▶ _Consignes_
• 1. D'après l'extrait sur la maladie rénale chronique en Outre-mer, pourquoi les enfants de la Réunion échappent-ils à l'orientation vers la métropole ? Répondez en une à trois phrases.
• 2. Quel âge moyen l'extrait sur la maladie rénale chronique en Outre-mer donne-t-il pour les patients ultramarins ?

▶ _Extrait choisi_
■ ■ ■ ■

Cet écart s’aggrave après prise en compte de l’âge et du sexe de la population générale. Avec un âge moyen de 62 ans, les patients ultramarins sont plus jeunes que ceux de l’Hexagone. 

À Mayotte et en Polynésie, l’âge moyen est encore plus bas, il se situe en-dessous de 60 ans. Il faut noter que pour ce qui est de la prise en charge des plus jeunes, les enfants sont dirigés vers la métropole, sauf à la Réunion où il existe un centre de dialyse pédiatrique.

Les 5 régions d’Outre Mer ont un taux de prévalence globale de la maladie rénale chronique significativement plus élevé que le taux national. 

La prévalence est de 2805 pmh, avec un taux de 1,8 fois supérieur à la métropole en ce qui concerne les régions de Mayotte, Antilles, Guyane, il faut constater un taux 3 fois supérieur à celui de l’ Hexagone pour la Réunion, la Nouvelle Calédonie et Wallis et Futuna.

L’offre de soins en région ultramarine est moins développée que dans l’Hexagone et se caractérise par un ratio moindre de néphrologues par patient ( 1,3 en Guadeloupe; 1,8 à la Réunion) contre 2 pour 100 patients en file active en métropole. Quant aux populations, elles sont plus précaires et proportionnellement plus nombreuses.

■ ■ ■ ■

▶ _Données_

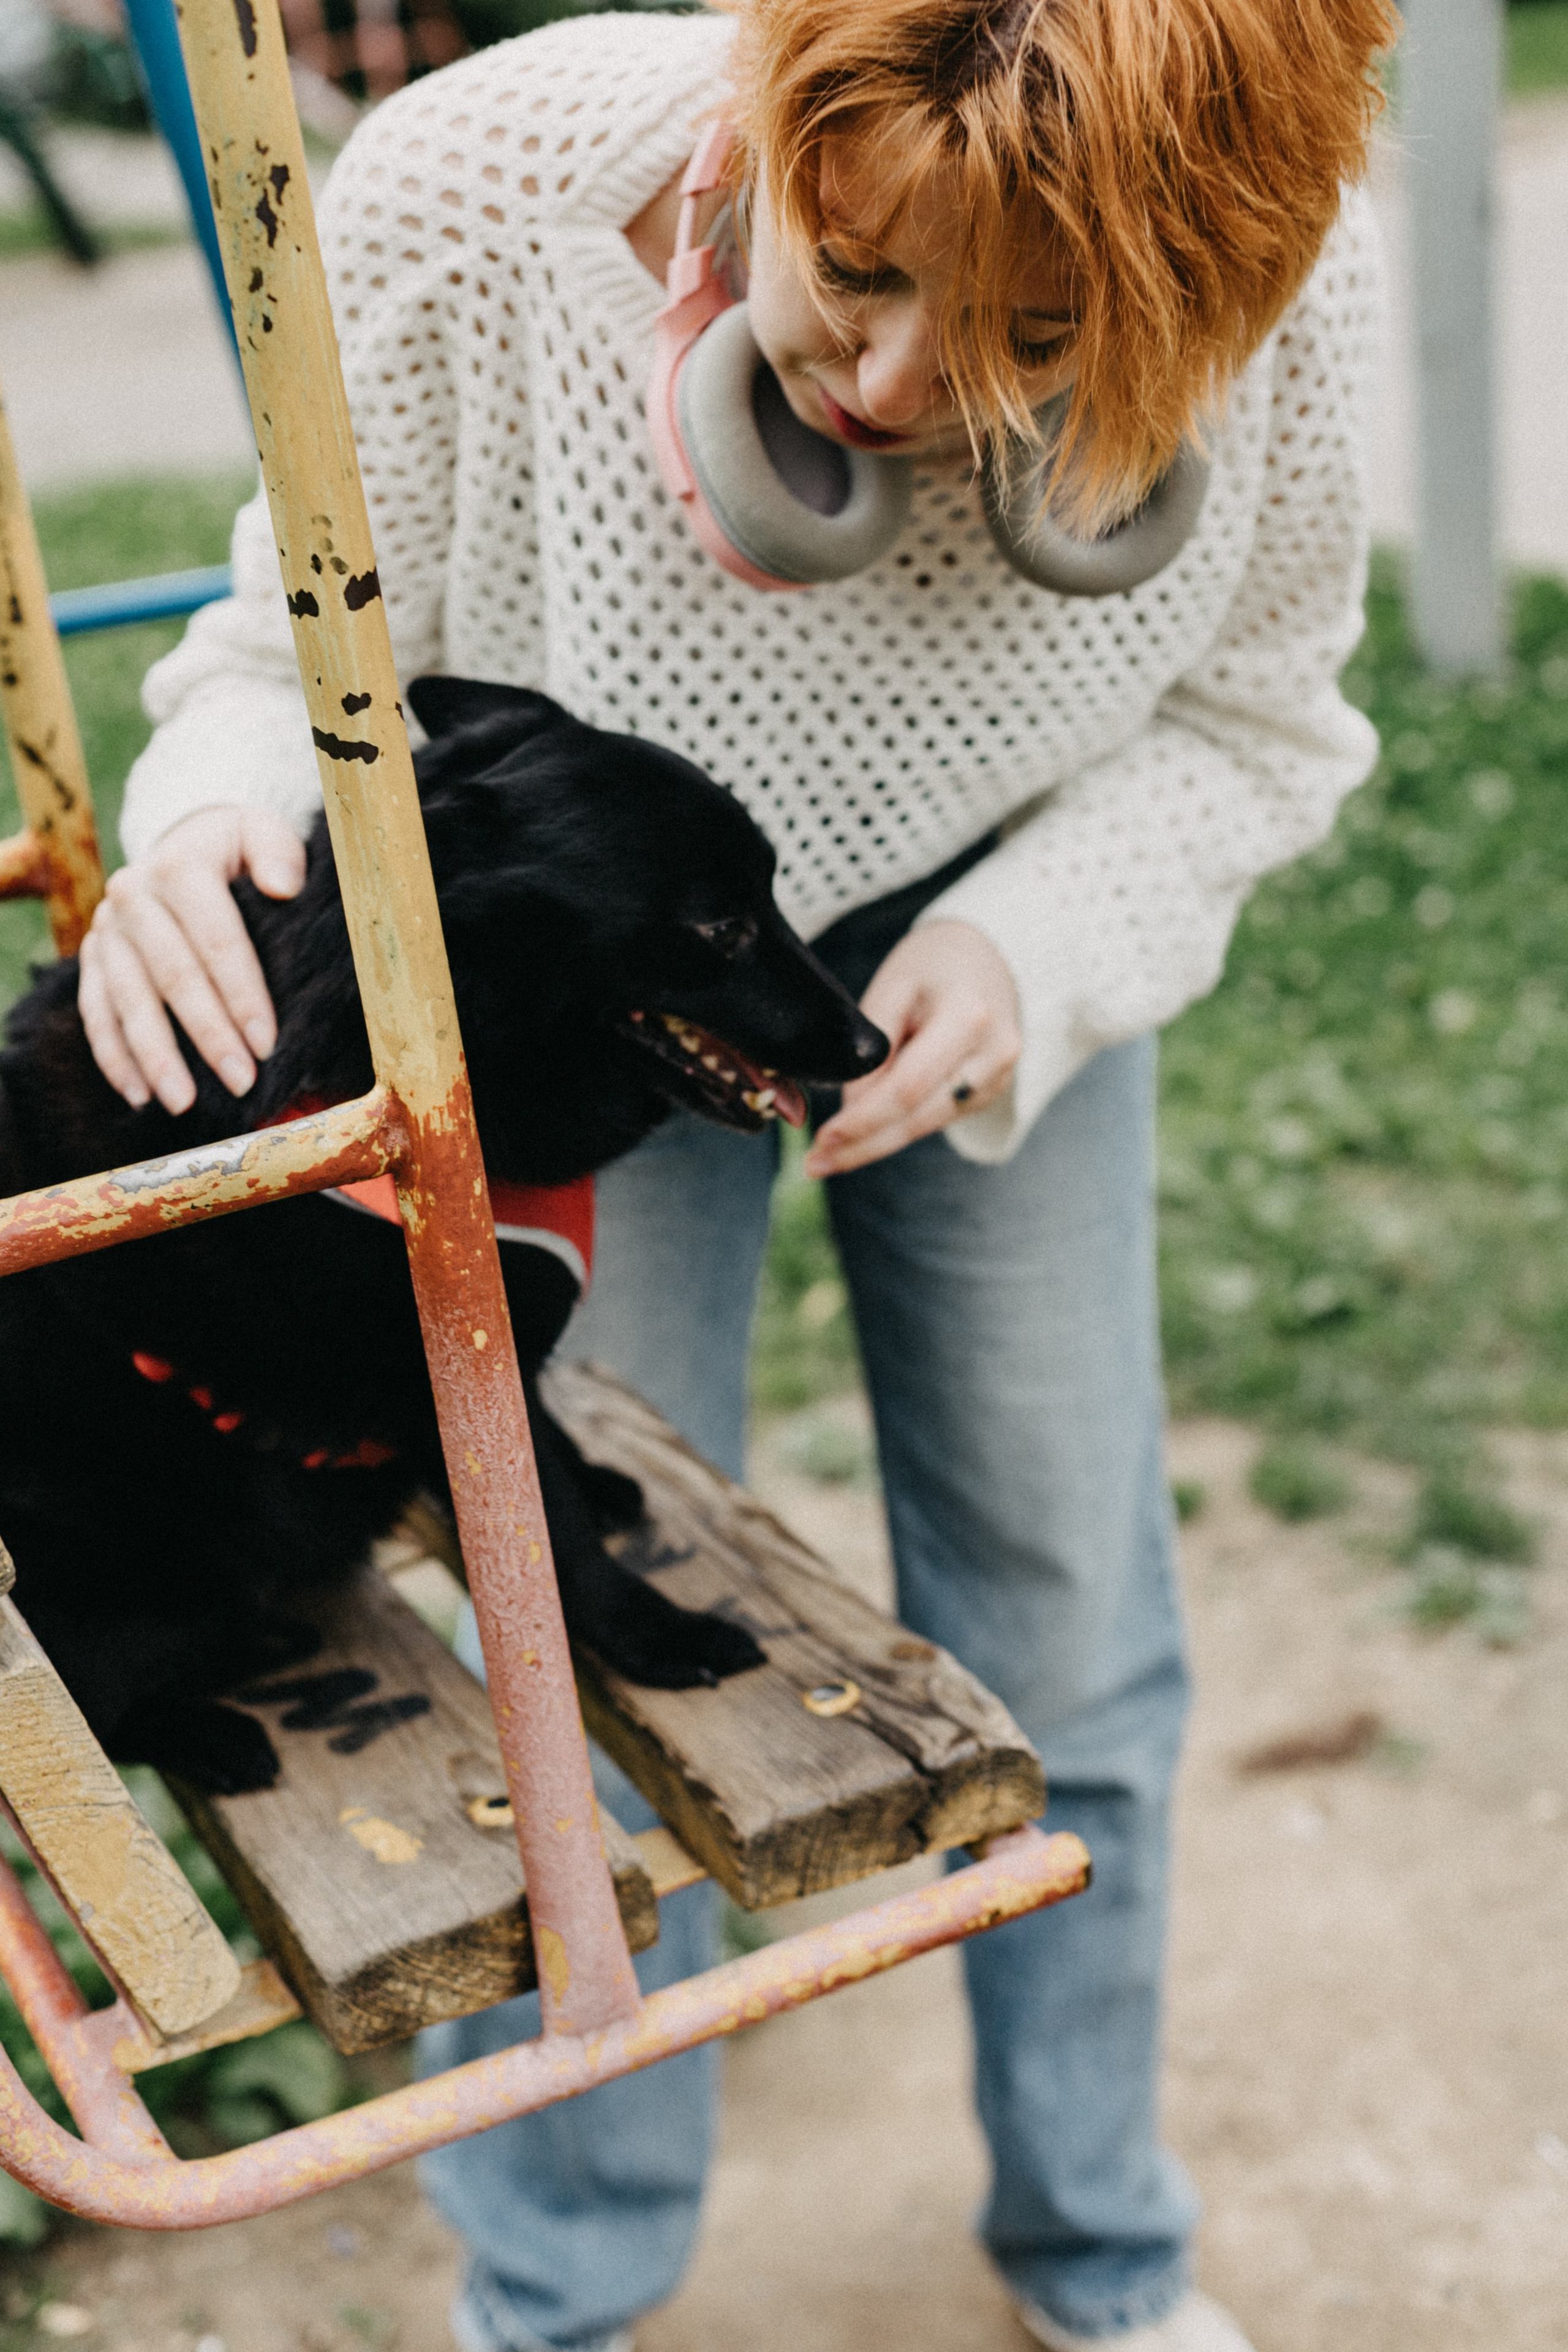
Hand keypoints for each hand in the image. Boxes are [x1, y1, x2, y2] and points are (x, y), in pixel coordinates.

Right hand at [78, 807, 305, 1113]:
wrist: (182, 844)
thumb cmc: (236, 852)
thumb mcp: (261, 834)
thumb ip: (278, 852)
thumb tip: (283, 885)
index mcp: (179, 867)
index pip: (216, 939)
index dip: (242, 994)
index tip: (266, 1043)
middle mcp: (133, 896)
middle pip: (173, 976)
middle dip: (207, 1035)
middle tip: (240, 1081)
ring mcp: (107, 930)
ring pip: (129, 1000)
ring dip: (156, 1057)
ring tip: (184, 1102)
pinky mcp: (92, 957)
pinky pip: (96, 1011)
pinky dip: (114, 1056)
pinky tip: (139, 1095)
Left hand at [802, 920, 1019, 1177]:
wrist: (989, 953)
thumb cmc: (933, 964)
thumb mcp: (893, 986)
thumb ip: (870, 1045)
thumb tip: (851, 1106)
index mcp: (969, 1018)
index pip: (908, 1087)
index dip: (863, 1120)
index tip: (822, 1139)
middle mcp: (994, 1056)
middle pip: (920, 1118)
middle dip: (865, 1145)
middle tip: (815, 1165)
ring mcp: (999, 1078)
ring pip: (928, 1125)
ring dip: (877, 1144)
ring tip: (829, 1157)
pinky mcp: (992, 1091)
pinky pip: (937, 1116)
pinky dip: (899, 1126)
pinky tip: (864, 1134)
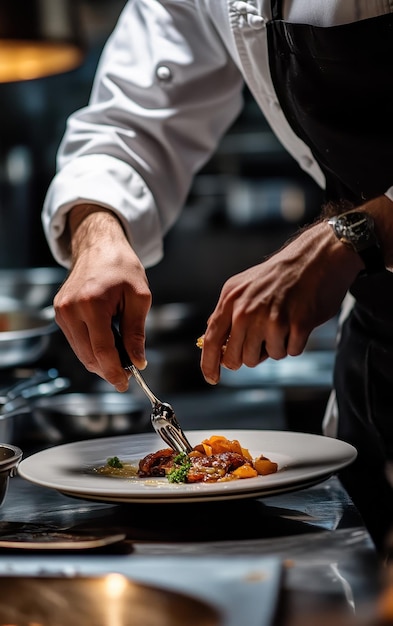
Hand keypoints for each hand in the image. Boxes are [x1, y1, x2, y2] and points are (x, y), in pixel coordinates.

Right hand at [53, 205, 151, 390]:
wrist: (98, 245)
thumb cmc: (122, 266)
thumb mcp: (139, 297)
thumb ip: (137, 332)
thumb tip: (137, 361)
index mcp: (92, 303)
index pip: (101, 350)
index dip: (114, 371)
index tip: (125, 383)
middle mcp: (71, 309)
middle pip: (88, 355)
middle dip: (108, 369)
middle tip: (127, 373)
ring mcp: (62, 311)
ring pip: (80, 351)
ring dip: (100, 360)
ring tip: (120, 356)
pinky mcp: (59, 312)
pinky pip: (75, 340)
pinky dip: (91, 348)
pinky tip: (107, 343)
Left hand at [200, 220, 362, 383]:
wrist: (317, 256)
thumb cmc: (280, 275)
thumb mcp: (243, 287)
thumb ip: (227, 315)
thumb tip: (212, 346)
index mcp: (231, 299)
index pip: (212, 341)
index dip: (209, 365)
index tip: (212, 379)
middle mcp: (247, 310)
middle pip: (238, 358)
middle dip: (250, 356)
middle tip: (263, 339)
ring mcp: (272, 318)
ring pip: (267, 357)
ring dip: (276, 347)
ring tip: (284, 322)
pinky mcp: (297, 325)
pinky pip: (291, 352)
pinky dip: (296, 343)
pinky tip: (299, 321)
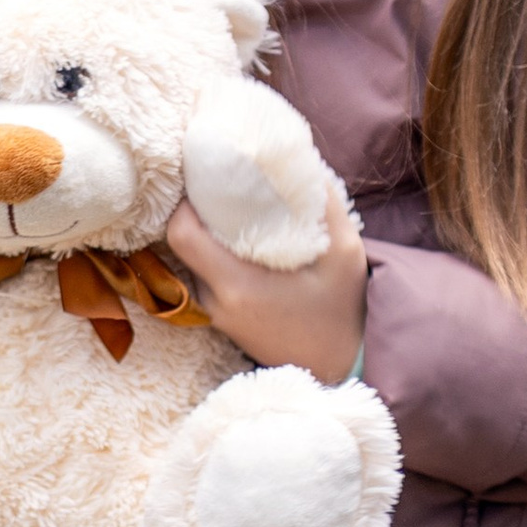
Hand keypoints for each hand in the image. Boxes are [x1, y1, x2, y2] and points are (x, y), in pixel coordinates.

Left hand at [165, 186, 368, 382]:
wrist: (340, 368)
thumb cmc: (342, 313)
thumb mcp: (344, 253)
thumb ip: (323, 204)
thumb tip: (301, 159)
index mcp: (236, 285)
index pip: (182, 234)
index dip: (185, 201)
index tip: (206, 178)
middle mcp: (216, 302)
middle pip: (183, 243)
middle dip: (197, 210)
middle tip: (221, 182)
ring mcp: (215, 314)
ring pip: (193, 260)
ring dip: (207, 233)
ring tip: (234, 207)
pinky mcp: (221, 320)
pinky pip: (205, 276)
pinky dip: (215, 253)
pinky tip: (241, 238)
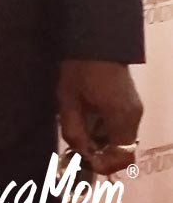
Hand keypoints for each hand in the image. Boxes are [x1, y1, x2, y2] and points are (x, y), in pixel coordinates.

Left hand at [57, 59, 142, 174]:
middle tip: (79, 146)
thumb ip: (73, 130)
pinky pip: (121, 124)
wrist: (95, 38)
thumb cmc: (80, 67)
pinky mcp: (130, 100)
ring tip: (80, 129)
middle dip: (101, 153)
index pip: (123, 157)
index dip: (104, 165)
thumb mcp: (68, 99)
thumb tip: (78, 152)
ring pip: (122, 137)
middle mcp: (134, 116)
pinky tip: (88, 117)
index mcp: (122, 118)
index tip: (83, 160)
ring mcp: (134, 107)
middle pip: (123, 149)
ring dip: (102, 140)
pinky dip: (106, 128)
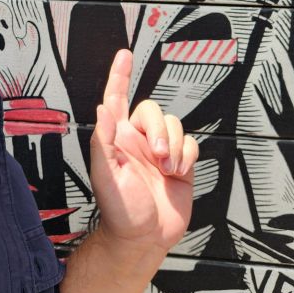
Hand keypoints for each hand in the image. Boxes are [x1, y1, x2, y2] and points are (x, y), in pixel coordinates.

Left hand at [90, 49, 197, 257]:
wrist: (146, 238)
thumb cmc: (120, 212)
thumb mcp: (105, 176)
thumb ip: (103, 141)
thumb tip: (103, 108)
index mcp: (116, 138)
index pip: (116, 98)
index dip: (120, 75)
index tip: (124, 55)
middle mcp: (138, 140)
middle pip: (153, 110)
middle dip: (159, 130)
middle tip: (158, 157)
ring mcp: (160, 151)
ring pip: (174, 125)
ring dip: (173, 145)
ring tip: (166, 169)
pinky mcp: (180, 163)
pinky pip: (190, 142)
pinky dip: (187, 155)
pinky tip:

■ ■ ■ ■

▶ _Réponses attendues_
• 1. À la Réunion, il existe un centre de dialyse pédiatrique. C'est pourquoi les enfants y sont pris en charge sur place, alors qu'ailleurs ils sont dirigés vers la métropole.

• 2. 62 ans.